Exclude pictures and give again exactly the lines of the listing, beginning with its first line and ending with the one that contains "u, oferim pacienților acces la investigații".
#####
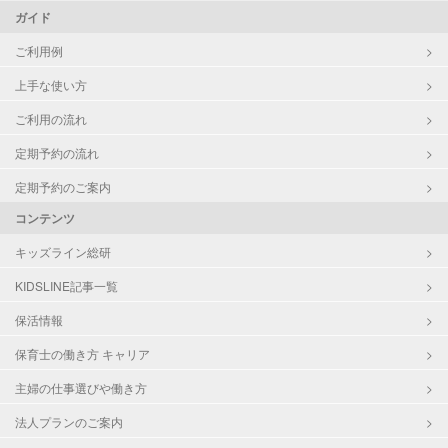
ガイド
ご利用例
上手な使い方
ご利用の流れ
定期予約の流れ
定期予約のご案内
コンテンツ
キッズライン総研
KIDSLINE記事一覧
保活情報
保育士の働き方 キャリア
主婦の仕事選びや働き方
法人プランのご案内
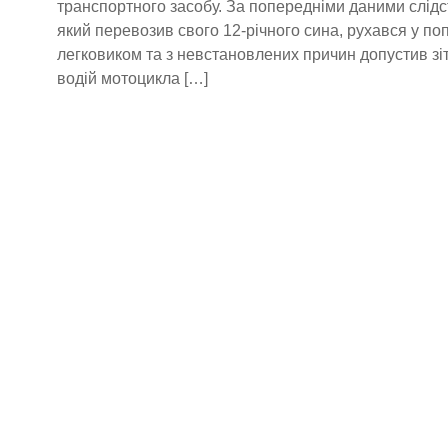
транспортного засобу. За попередніми даними слідст
який перевозив свого 12-річного сина, рухався у по
легковиком та з невстановлених причин допустив зіт
водій мотоцикла […]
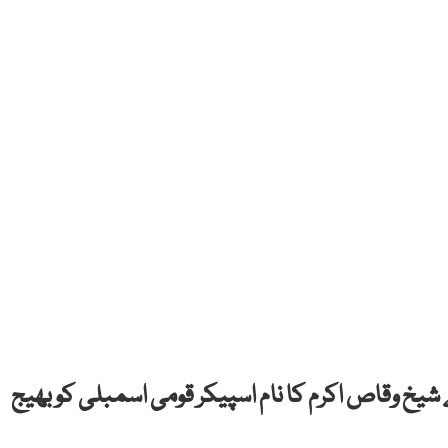
یخ وقاص اکرم کا نام اسپیکر قومی اسمبلی کو بھیج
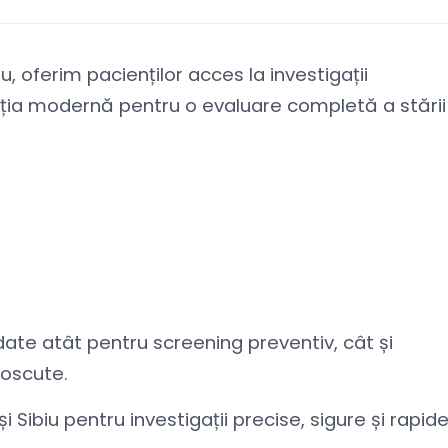
u, oferim pacienților acces la investigații
uția modernă pentru o evaluare completă a stării
te atât pentru screening preventiv, cât și
noscute.
Sibiu pentru investigații precise, sigure și rapide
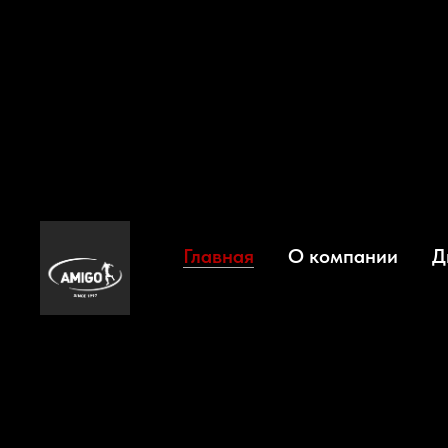
Главная
О компании
Д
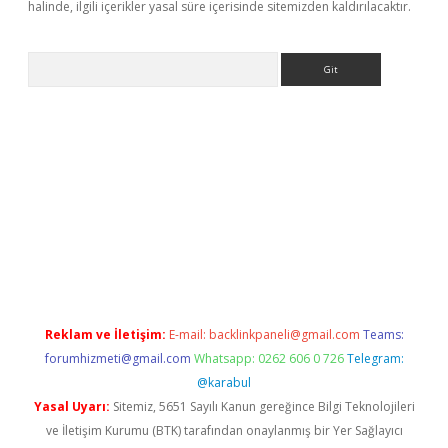
halinde, ilgili içerikler yasal süre içerisinde sitemizden kaldırılacaktır.
Arama
texper
Reklam ve İletişim:
E-mail:
backlinkpaneli@gmail.com
Teams:
forumhizmeti@gmail.com
Whatsapp: 0262 606 0 726
Telegram:
@karabul
Yasal Uyarı:
Sitemiz, 5651 Sayılı Kanun gereğince Bilgi Teknolojileri
ve İletişim Kurumu (BTK) tarafından onaylanmış bir Yer Sağlayıcı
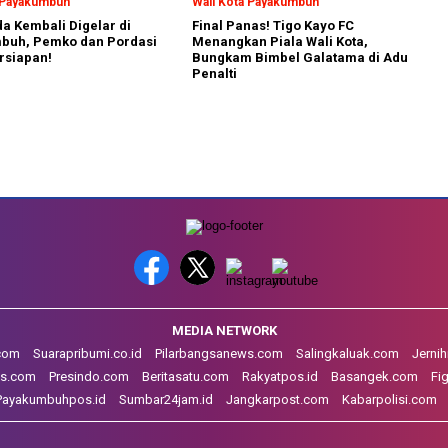
a Payakumbuh
Wali Kota Payakumbuh
a Kembali Digelar di
Final Panas! Tigo Kayo FC
buh, Pemko dan Pordasi
Menangkan Piala Wali Kota,
rsiapan!
Bungkam Bimbel Galatama di Adu
Penalti
MEDIA NETWORK
.com
Suarapribumi.co.id
Pilarbangsanews.com
Salingkaluak.com
Jerni
s.com
Presindo.com
Beritasatu.com
Rakyatpos.id
Basangek.com
Fi
Payakumbuhpos.id
Sumbar24jam.id
Jangkarpost.com
Kabarpolisi.com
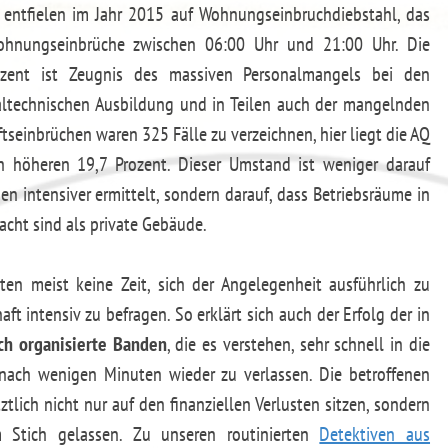
entfielen im Jahr 2015 auf Wohnungseinbruchdiebstahl, das
ohnungseinbrüche zwischen 06:00 Uhr und 21:00 Uhr. Die
rozent ist Zeugnis des massiven Personalmangels bei den
naltechnischen Ausbildung und in Teilen auch der mangelnden
ftseinbrüchen waren 325 Fälle zu verzeichnen, hier liegt die AQ
 höheren 19,7 Prozent. Dieser Umstand ist weniger darauf
en intensiver ermittelt, sondern darauf, dass Betriebsräume in
acht sind als private Gebäude.
en meist keine Zeit, sich der Angelegenheit ausführlich zu
t intensiv zu befragen. So erklärt sich auch der Erfolg der in
ch organisierte Banden
, die es verstehen, sehr schnell in die
ach wenigen Minuten wieder zu verlassen. Die betroffenen
lich nicht nur auf den finanziellen Verlusten sitzen, sondern
m Stich gelassen. Zu unseren routinierten
Detektiven aus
#####
** Expected answer **
ガイド
ご利用例
上手な使い方
ご利用の流れ
定期予約の流れ
定期予約のご案内
コンテンツ
キッズライン総研
KIDSLINE記事一覧
保活情報
保育士の働き方 キャリア
主婦の仕事選びや働き方
法人プランのご案内
транспортного засобу. За попередніми даними слідст
який перевозив свого 12-річного сина, рухався у по
легковиком та з невстановлених причин допустив зіт
водій мотоцикла […]
یخ وقاص اکرم کا نام اسپیکر قومی اسمبلی کو بھیج
u, oferim pacienților acces la investigații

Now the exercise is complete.